The Nature of Teams
An important distinction between individual selection and team selection lies in the need for the latter to determine how individuals with certain KSAOs will fit in a team. Therefore, prior to deriving the KSAOs needed for effective teamwork, a good understanding of the team, including team type, team tasks and team contextual factors, is in order.
Team type is a key element to understanding the determinants of team success. Whether it is a top management team (TMT) of a multinational company that operates on a longterm basis or a project team that convenes to tackle a single project for a short duration, the implications for selection can vary drastically.

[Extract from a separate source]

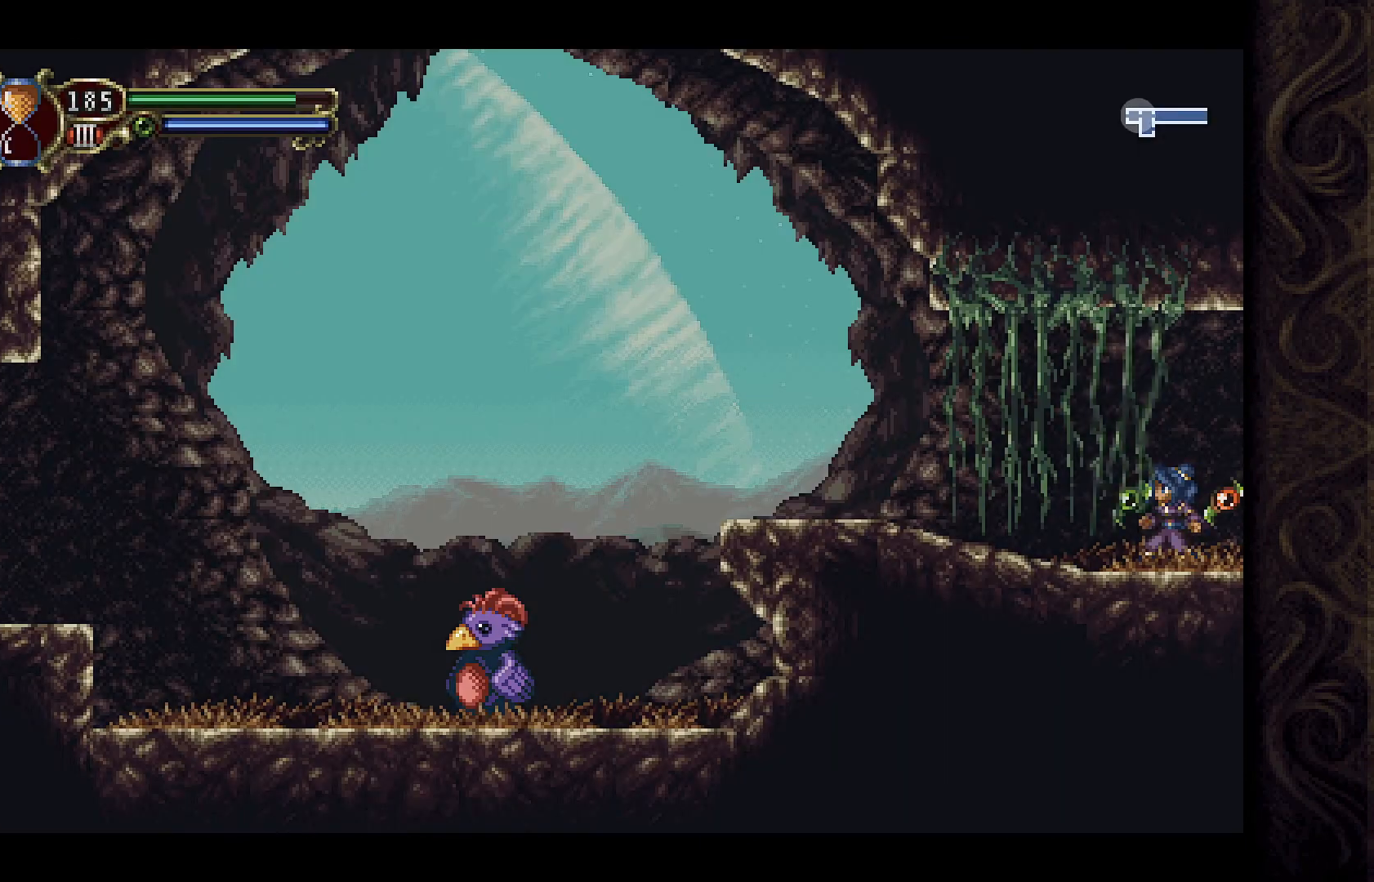
{"buttons": [], "left_stick": "center", "right_stick": "center", "events": []}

Although there is no single, universally accepted taxonomy of teams, many researchers have attempted to categorize and summarize the types of team typically seen in research and practice (e.g., Cohen & Bailey, 1997; Devine, 2002; Hollenbeck, Beersma & Schouten, 2012; Klimoski & Jones, 1995; Sundstrom, McIntyre, Halfhill & Richards, 2000). A simple classification of teams was proposed by Devine (2002), which includes physical work teams (e.g., medical, military, production, service) and knowledge work teams (e.g., design, management, negotiation). Cohen and Bailey (1997) summarized four types: 1) work teams, 2) parallel teams, 3) project teams and 4) management teams. Using three dimensions underlying the type of teams (i.e., skill differentiation, authority differentiation, temporal stability), Hollenbeck and colleagues (2012) provided a comprehensive summary of 42 different team types identified in the organizational sciences. Based on team competence requirements, Cannon-Bowers and Bowers (2011) proposed four categorizations: 1) team-contingent, 2) task-contingent, 3) context-driven and 4) transportable.

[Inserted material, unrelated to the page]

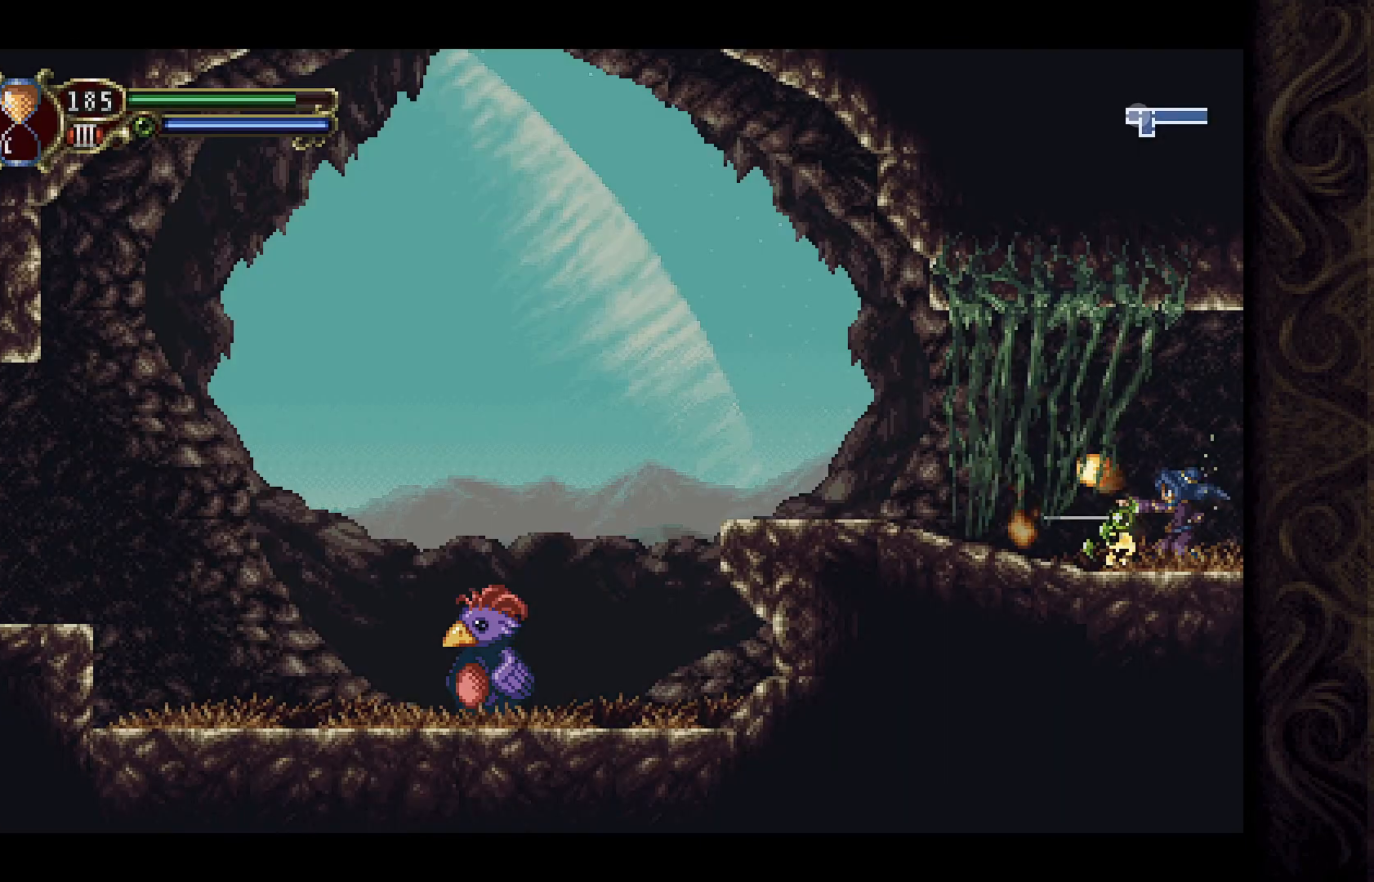
{"buttons": [], "left_stick": "center", "right_stick": "center", "events": [[67, "X", "up"]]}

Empirical evidence stemming from meta-analyses supports the importance of analysing team types. Bell, Villado, Lukasik, Belau and Briggs (2011) found that the relationship between functional background variety diversity and team performance was stronger for creativity and innovation teams and design/cross-functional teams than other types of teams (e.g., efficiency teams, TMT), indicating that the type of team (e.g., design or crossfunctional teams) might serve as a situational cue to heighten team members’ awareness of their functional backgrounds. Chiocchio and Essiembre (2009) argued that outcome performance is more salient in project teams compared to production or service teams, and that project teams rely more on a high level of team cohesion to plan, manage and complete projects interdependently compared to other types of teams. As expected, they found that team type significantly moderated the cohesion- performance relationship, such that cohesion contributed more to team performance in project teams when compared to production teams and service teams.